Thursday, August 27, 2009

boRandomizer 1.0

I've come across a few situations in which I really wanted a nice randomizer, on both an object level and component level. It helps you add some imperfections to your models when needed, and it's great when you've got a ton of objects to lay out, like leaves or grass. Anyway... I made this cool GUI for randomizing just about anything. It also lets you select attributes in the channel box, and randomize their values (useful for randomizing colors and other non-transformational attributes). It works across multiple objects and you can sync nodes/channels etc. To access a bunch of other options, right click on the Translate, Rotate, Scale, or Randomize buttons and you'll see a marking menu including options for X, Y, Z, rounding values, uniform scaling, absolute/relative, world/local/object (and gimbal for rotations). So check it out, it's handy.

Friday, August 14, 2009

Marking Menu Checkboxes and #1

So it's not difficult to realize that trying to learn the finer things about mel is like trying to learn about a language that doesn't even exist. The strange part about this, however, is that every once in a while you come across something implemented by Autodesk, which is seemingly documented nowhere. The even more difficult part about some of these situations, is that due to the wonderfully symbol-filled world of programming, trying to google "#1" is identical to trying to google "1". I'm not really sure what the functionality of the pound symbol is in other programming languages, and maybe that would've helped, but... Anyway, here is a neat feature in mel, of which I couldn't find information about anywhere on the internet. What I know about it is pretty much just from trial and error.
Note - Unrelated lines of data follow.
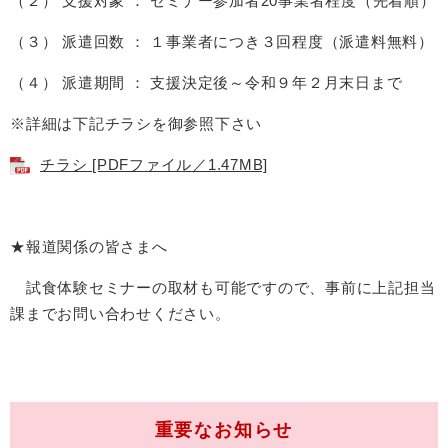
（２） 支援対象 ： セミナー参加者20事業者程度（先着順）
（３） 派遣回数 ： １事業者につき３回程度（派遣料無料）
（４） 派遣期間 ： 支援決定後～令和９年２月末日まで
​※詳細は下記チラシを御参照下さい
チラシ [PDFファイル／1.47MB]
★報道関係の皆さまへ
試食体験セミナーの取材も可能ですので、事前に上記担当
課までお問い合わせください。
重要なお知らせ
The #1 (pound 1) option is basically the future value of a menuItem's checkbox. So let's say you are in a marking menu with a checkbox called Happy (currently unchecked). If the -command (-c) of happy was "print #1", selecting Happy would output "1" in the script editor (which is now the value of the checkbox). The next time you select Happy (currently checked) the output would be 0 (now unchecked). So the usefulness of this comes in toggling one or more options with a checkbox item.

So let's take the example of toggling the selection mask of polys.
Instead of having to do something like...

menuItem
-l "Toggle Poly Mask"
-c "selectPref -polymesh (!`selectPref -q -polymesh`)"
-checkBox (`selectType -q -polymesh`);


you could simply use

menuItem
-l "Toggle Poly Mask"
-c "selectPref -polymesh #1"
-checkBox (`selectType -q -polymesh`);


Sure not a huge change with only one option, but it definitely came in handy when I was changing about 14 options at once. Trying to use #1 in any other situation but a checkbox command will return a syntax error (you can use it in menuItem checkboxes or even regular checkboxes), so you'd have to use the not (!) technique in such situations. Anyway, putting this out there because it's always nice to have quick answers to quick questions.